**** SUPPLIED DATA
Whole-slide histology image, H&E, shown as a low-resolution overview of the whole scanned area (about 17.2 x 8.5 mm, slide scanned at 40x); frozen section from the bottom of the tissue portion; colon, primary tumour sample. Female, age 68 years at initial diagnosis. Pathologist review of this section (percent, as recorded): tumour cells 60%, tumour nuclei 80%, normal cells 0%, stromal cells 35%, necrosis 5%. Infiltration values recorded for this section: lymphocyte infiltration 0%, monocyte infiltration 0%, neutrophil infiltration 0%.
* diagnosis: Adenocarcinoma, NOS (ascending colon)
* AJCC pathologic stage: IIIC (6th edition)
********
**** SUPPLIED DATA
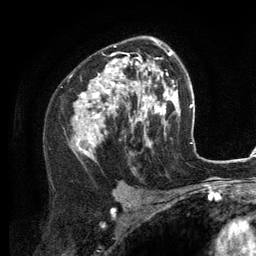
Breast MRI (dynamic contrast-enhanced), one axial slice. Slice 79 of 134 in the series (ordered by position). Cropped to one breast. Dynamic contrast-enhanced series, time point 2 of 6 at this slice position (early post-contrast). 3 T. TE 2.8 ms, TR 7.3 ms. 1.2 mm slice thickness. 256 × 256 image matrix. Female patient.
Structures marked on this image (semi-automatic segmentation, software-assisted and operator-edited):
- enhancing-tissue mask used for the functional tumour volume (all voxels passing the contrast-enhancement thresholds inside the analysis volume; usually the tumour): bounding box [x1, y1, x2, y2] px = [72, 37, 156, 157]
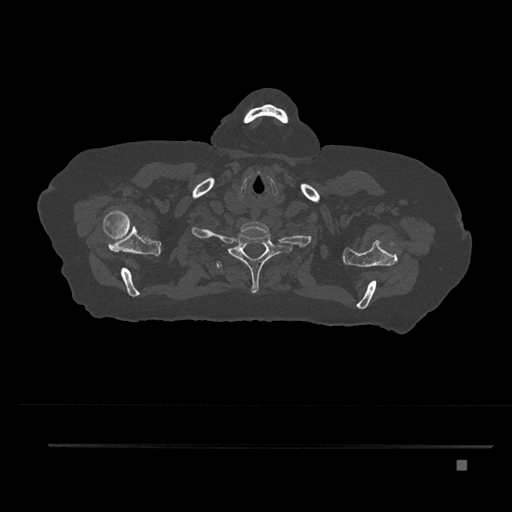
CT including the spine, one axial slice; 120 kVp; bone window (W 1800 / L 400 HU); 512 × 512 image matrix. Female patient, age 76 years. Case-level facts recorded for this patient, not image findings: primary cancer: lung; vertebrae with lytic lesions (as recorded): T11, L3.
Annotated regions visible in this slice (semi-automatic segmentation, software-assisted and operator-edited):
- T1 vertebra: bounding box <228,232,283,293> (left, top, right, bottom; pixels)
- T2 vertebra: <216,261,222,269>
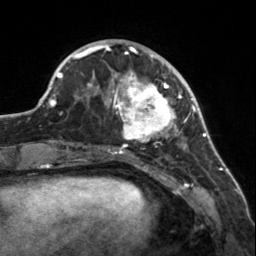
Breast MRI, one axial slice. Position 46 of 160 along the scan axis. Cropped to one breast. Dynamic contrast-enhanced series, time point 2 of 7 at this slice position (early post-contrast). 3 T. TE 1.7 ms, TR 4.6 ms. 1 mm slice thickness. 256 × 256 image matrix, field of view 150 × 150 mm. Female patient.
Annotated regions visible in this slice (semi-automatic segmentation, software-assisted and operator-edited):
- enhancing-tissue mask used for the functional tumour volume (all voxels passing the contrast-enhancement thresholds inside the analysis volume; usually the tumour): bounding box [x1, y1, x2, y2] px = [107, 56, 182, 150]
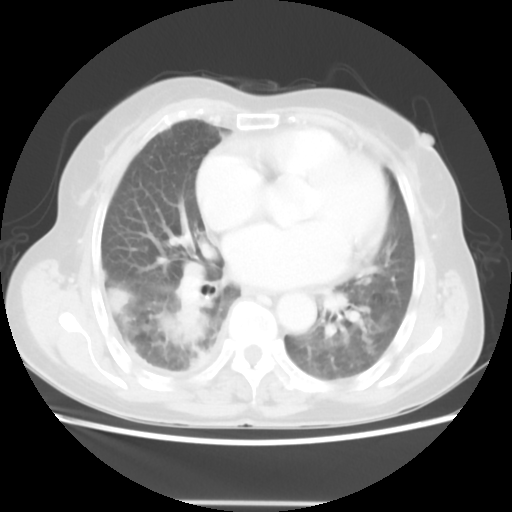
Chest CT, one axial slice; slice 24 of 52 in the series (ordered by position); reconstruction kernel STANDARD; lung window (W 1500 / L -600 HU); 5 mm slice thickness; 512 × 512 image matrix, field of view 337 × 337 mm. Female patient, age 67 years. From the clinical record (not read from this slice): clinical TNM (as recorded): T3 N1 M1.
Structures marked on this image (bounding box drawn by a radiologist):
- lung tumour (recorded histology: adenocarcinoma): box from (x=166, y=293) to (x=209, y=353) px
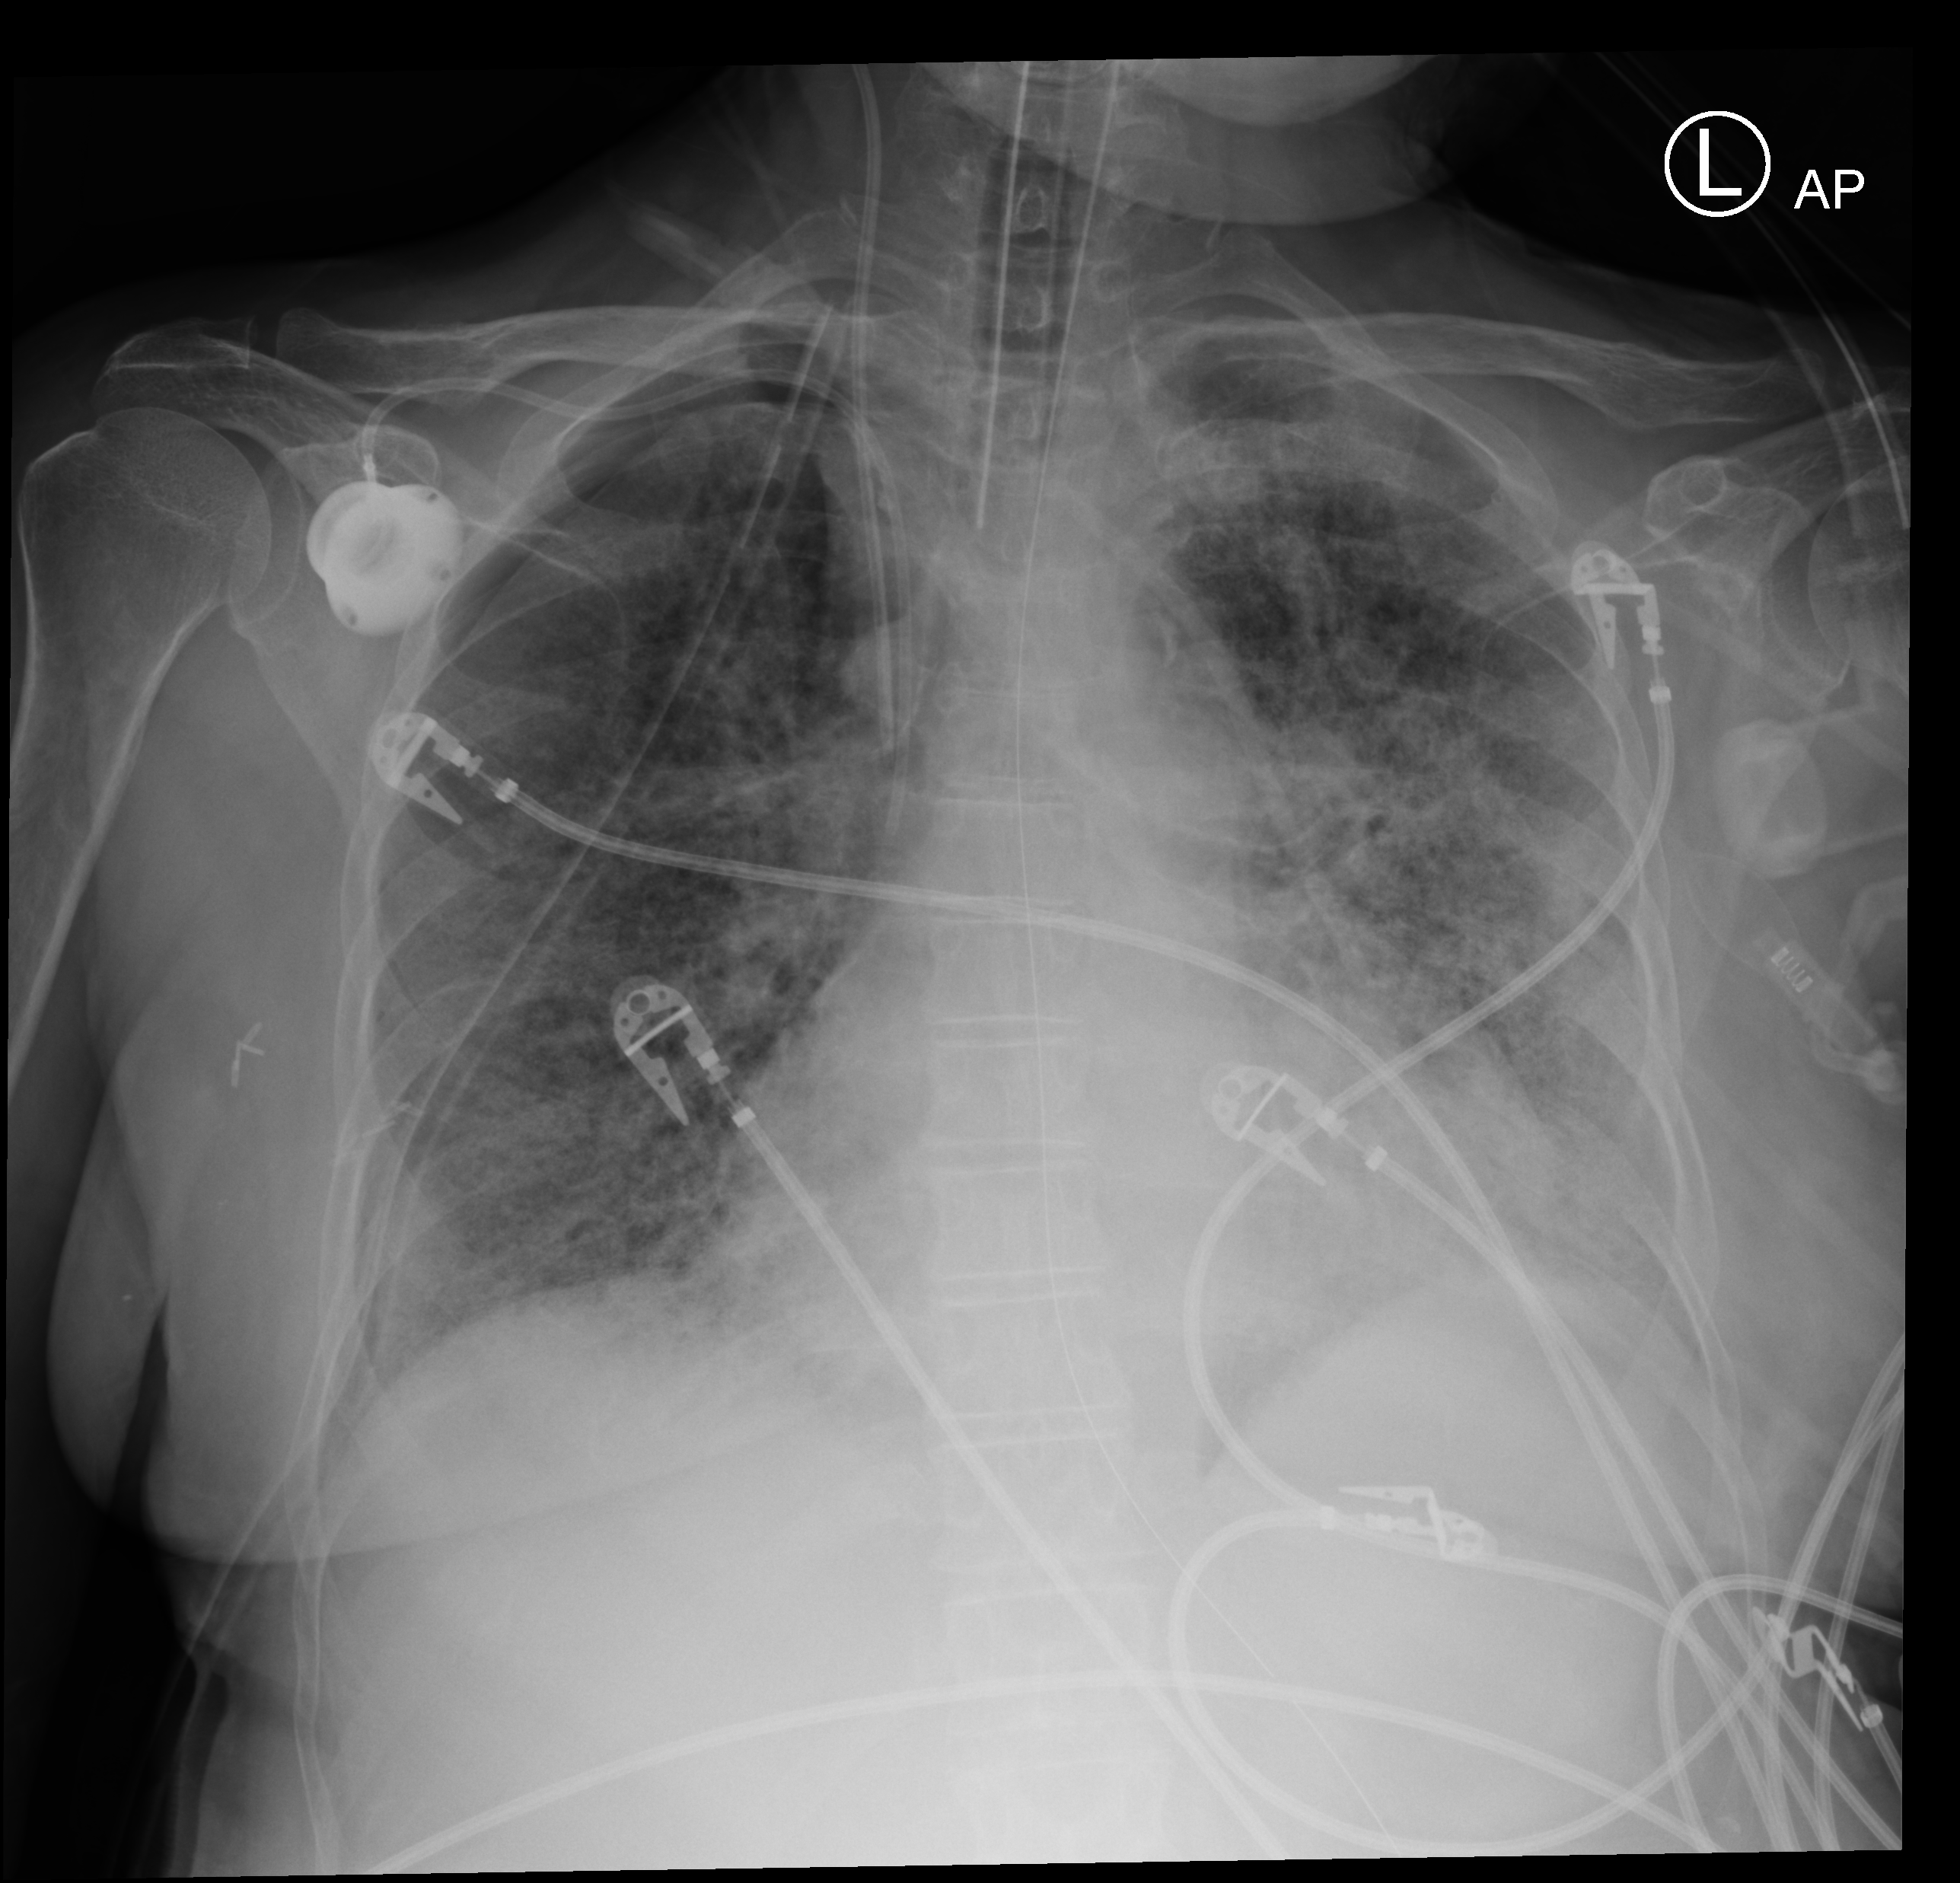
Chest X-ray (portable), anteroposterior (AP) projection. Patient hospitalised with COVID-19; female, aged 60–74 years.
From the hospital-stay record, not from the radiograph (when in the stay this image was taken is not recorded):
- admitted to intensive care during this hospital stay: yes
********
**** SUPPLIED DATA
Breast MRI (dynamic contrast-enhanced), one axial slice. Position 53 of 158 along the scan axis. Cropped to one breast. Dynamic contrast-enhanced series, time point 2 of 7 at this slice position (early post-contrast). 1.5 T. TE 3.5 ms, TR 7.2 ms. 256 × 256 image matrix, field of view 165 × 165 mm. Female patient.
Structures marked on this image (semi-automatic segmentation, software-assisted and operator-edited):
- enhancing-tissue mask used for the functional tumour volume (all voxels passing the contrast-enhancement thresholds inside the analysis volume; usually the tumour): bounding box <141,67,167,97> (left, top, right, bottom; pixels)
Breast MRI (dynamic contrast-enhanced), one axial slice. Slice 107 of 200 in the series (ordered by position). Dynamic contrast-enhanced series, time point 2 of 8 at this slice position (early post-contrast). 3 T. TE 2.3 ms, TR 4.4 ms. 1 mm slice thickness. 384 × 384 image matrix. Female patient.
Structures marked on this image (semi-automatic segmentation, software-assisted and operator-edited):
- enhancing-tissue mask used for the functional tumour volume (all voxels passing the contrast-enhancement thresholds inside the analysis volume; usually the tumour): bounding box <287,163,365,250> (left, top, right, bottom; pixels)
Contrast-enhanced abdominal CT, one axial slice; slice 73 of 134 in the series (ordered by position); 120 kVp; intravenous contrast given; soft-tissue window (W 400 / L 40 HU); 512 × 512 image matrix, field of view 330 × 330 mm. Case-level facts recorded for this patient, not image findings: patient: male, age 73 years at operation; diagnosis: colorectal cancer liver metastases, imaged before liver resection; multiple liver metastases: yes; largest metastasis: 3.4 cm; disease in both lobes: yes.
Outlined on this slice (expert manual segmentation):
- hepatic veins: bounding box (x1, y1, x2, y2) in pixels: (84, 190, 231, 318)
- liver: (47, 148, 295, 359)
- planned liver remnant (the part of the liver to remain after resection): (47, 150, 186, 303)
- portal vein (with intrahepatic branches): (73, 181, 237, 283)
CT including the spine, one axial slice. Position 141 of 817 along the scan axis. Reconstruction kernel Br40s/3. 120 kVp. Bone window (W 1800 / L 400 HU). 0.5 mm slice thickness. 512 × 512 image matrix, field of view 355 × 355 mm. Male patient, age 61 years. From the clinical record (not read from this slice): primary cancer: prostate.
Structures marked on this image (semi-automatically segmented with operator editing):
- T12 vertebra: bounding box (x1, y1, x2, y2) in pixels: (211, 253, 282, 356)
********
▶ [INSTRUCTIONS FOR THE TASK] Using the records above, set down exactly the lines from the one with "CT including the spine, one axial slice." through the one with "Structures marked on this image (semi-automatically", inclusive, and nothing more.

▶ [YOUR SOLUTION]
CT including the spine, one axial slice. Position 141 of 817 along the scan axis. Reconstruction kernel Br40s/3. 120 kVp. Bone window (W 1800 / L 400 HU). 0.5 mm slice thickness. 512 × 512 image matrix, field of view 355 × 355 mm. Male patient, age 61 years. From the clinical record (not read from this slice): primary cancer: prostate.
Structures marked on this image (semi-automatically segmented with operator editing):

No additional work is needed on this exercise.